L’intérêt des agents est réel. Cependant, la direction n’est pas toujours favorable au télétravail. Le management le perçoit souvent comme une couche supplémentaire de problèmes à gérer, une évolution qui nécessite une réorganisation des modes de travail. On est encore dans une logique d’encadrement présentiel. Le décret peut permettre de faire bouger les lignes. De quelle manière accompagnez-vous la mise en place du télétravail ? Le premier élément est la définition des personnels éligibles, sur la base de critères bien établis. Il existe un principe d’égalité à respecter, or de nombreuses administrations accueillent du public, ce qui rend bien sûr le télétravail plus complexe à mettre en œuvre.

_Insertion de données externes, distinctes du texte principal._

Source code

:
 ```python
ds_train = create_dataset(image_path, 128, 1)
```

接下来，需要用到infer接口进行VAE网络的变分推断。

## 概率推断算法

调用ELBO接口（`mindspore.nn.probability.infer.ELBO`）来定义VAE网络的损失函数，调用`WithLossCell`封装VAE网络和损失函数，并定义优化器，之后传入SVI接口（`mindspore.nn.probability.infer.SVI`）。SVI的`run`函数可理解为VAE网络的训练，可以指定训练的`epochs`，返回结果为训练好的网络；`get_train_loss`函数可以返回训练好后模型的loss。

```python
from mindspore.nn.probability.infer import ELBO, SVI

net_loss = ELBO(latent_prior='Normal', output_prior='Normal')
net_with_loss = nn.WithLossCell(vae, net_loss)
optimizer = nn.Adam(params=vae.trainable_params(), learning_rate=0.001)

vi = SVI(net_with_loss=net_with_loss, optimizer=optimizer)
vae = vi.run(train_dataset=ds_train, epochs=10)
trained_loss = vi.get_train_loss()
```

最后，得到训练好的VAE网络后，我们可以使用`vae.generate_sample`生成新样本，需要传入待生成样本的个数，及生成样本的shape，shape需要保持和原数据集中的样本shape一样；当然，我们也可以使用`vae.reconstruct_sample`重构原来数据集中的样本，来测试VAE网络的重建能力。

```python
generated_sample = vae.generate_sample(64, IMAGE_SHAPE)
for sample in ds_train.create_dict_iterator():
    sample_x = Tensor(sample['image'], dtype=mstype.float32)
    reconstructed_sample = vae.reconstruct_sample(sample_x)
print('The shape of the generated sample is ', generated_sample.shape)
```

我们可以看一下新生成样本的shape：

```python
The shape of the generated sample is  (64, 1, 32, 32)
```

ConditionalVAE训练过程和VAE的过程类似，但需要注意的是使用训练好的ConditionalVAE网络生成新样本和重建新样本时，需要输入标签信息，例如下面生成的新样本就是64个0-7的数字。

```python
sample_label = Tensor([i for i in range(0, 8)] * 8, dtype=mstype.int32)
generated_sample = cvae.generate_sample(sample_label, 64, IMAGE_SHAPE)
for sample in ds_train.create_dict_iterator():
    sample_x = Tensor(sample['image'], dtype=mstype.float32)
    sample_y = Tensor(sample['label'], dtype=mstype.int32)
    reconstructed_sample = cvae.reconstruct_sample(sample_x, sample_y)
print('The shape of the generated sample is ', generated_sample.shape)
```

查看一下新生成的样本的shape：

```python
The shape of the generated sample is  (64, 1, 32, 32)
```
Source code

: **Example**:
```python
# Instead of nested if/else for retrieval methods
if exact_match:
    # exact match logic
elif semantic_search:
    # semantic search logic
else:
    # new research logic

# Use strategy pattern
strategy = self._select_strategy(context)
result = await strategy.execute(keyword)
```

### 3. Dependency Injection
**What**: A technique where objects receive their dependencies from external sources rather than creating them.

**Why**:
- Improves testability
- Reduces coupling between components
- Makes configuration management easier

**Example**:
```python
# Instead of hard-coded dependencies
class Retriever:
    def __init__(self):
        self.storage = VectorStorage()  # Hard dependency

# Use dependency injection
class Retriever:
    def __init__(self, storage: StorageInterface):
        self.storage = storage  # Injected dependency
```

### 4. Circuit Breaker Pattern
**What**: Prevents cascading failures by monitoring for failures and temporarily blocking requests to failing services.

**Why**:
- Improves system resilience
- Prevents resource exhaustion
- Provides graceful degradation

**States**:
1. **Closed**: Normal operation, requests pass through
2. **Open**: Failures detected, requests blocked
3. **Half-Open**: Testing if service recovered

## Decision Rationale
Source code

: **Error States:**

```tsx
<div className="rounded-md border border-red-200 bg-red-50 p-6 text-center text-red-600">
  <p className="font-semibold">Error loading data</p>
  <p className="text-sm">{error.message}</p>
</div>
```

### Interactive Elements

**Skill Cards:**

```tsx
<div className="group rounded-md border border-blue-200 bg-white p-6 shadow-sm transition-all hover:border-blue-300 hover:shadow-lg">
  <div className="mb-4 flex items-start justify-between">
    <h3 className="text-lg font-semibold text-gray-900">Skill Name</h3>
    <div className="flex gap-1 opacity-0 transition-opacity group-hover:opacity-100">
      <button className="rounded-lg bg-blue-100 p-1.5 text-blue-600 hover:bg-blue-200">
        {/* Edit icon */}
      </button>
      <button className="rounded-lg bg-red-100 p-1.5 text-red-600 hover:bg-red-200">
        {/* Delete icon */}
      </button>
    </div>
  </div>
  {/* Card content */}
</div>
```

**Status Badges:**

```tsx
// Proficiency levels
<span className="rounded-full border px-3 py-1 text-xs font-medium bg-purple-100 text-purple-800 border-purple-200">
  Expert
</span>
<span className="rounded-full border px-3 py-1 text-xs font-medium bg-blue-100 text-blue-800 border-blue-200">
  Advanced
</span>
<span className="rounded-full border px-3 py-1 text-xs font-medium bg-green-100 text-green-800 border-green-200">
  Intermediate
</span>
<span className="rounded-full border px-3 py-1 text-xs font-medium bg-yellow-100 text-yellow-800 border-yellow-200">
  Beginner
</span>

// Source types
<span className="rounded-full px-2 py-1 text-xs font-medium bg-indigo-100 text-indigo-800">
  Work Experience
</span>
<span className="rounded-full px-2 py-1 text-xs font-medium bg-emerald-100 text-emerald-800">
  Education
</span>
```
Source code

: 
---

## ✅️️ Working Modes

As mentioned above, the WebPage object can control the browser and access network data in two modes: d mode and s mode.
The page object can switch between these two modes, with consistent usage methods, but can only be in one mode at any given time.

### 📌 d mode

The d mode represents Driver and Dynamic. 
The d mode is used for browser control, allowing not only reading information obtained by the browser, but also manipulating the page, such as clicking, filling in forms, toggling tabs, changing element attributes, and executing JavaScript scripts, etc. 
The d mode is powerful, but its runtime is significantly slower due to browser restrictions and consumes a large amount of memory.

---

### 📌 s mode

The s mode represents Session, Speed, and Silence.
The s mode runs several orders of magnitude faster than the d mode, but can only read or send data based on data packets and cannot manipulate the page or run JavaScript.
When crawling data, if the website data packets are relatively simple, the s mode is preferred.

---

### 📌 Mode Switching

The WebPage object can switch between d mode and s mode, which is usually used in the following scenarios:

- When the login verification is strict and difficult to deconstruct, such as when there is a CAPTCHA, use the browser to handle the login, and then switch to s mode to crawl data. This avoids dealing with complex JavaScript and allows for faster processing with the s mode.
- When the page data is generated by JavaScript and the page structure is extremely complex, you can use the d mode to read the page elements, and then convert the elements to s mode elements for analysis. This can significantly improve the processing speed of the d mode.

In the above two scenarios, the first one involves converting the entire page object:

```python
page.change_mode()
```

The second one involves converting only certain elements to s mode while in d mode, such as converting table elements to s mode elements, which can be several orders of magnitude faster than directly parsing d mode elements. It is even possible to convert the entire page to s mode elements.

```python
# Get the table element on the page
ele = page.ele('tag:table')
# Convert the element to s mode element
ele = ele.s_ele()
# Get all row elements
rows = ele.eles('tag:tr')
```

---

Nous devons également rassurer les DRH, qui craignent d’être dépassées par la demande. La réalité est pourtant bien différente : on observe généralement des taux de télétravail assez modestes, de l’ordre de 5 % des agents, rarement plus de 10 % actuellement. Un autre point de vigilance concerne l’encadrement, qu’il faut souvent convaincre de l’intérêt du télétravail à la fois pour l’agent comme pour l’administration. Ce sujet doit être envisagé sous un angle gagnant-gagnant. Enfin, il est indispensable de définir des éléments d’évaluation afin de pouvoir juger de l’impact réel du télétravail : niveau de satisfaction des agents, productivité, baisse de l’absentéisme, etc.